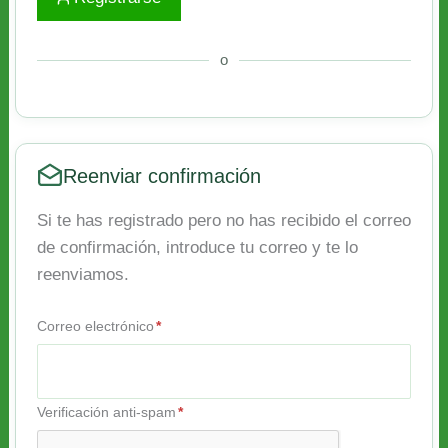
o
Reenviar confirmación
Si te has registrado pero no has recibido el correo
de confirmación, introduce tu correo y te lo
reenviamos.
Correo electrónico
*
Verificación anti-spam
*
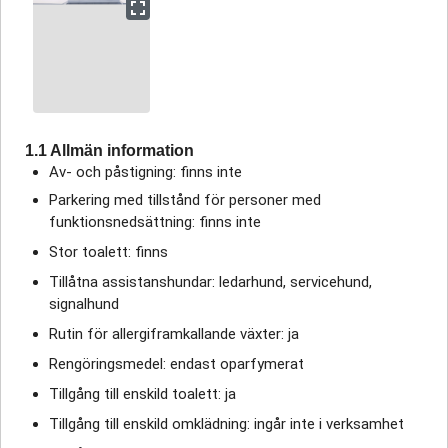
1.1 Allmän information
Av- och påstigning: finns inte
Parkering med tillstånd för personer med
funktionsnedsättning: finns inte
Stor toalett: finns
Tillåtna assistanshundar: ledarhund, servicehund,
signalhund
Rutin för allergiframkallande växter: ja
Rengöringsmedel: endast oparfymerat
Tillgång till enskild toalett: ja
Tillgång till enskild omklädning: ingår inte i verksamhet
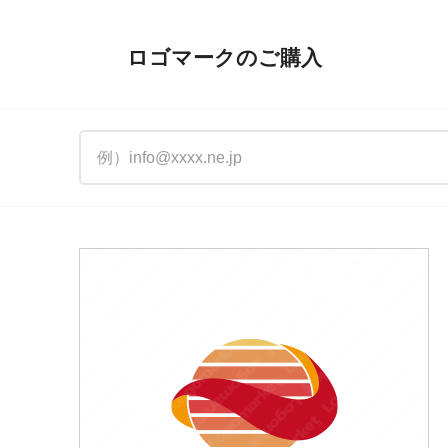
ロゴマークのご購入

-------

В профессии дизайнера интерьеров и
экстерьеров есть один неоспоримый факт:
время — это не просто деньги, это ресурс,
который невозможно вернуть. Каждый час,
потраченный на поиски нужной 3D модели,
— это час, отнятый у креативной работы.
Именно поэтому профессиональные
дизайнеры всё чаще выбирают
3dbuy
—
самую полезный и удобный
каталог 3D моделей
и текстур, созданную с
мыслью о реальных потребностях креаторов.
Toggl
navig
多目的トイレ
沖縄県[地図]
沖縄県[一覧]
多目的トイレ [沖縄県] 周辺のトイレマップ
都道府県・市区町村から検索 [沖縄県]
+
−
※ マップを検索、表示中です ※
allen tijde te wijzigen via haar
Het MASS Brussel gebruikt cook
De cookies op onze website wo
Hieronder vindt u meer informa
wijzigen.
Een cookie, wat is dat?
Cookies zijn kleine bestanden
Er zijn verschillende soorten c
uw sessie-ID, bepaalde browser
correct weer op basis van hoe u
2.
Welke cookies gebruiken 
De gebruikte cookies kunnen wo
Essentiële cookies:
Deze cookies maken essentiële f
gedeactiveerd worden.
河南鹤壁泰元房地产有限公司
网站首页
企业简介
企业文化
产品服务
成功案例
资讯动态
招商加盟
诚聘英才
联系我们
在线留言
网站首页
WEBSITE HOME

-------

YOUR TASK
What you give back should be only the lines of the records above, starting at the line with "самую полезный и удобный" and ending at the line with "WEBSITE HOME", restated word for word.

TASK RESPONSE
самую полезный и удобный
каталог 3D моделей
и текстур, созданную с
мыслью о реальных потребностях креаторов.
Toggl
navig
多目的トイレ
沖縄県[地図]
沖縄県[一覧]
多目的トイレ [沖縄県] 周辺のトイレマップ
都道府県・市区町村から検索 [沖縄県]
+
−
※ マップを検索、表示中です ※
allen tijde te wijzigen via haar
Het MASS Brussel gebruikt cook
De cookies op onze website wo
Hieronder vindt u meer informa
wijzigen.
Een cookie, wat is dat?
Cookies zijn kleine bestanden
Er zijn verschillende soorten c
uw sessie-ID, bepaalde browser
correct weer op basis van hoe u
2.
Welke cookies gebruiken 
De gebruikte cookies kunnen wo
Essentiële cookies:
Deze cookies maken essentiële f
gedeactiveerd worden.
河南鹤壁泰元房地产有限公司
网站首页
企业简介
企业文化
产品服务
成功案例
资讯动态
招商加盟
诚聘英才
联系我们
在线留言
网站首页
WEBSITE HOME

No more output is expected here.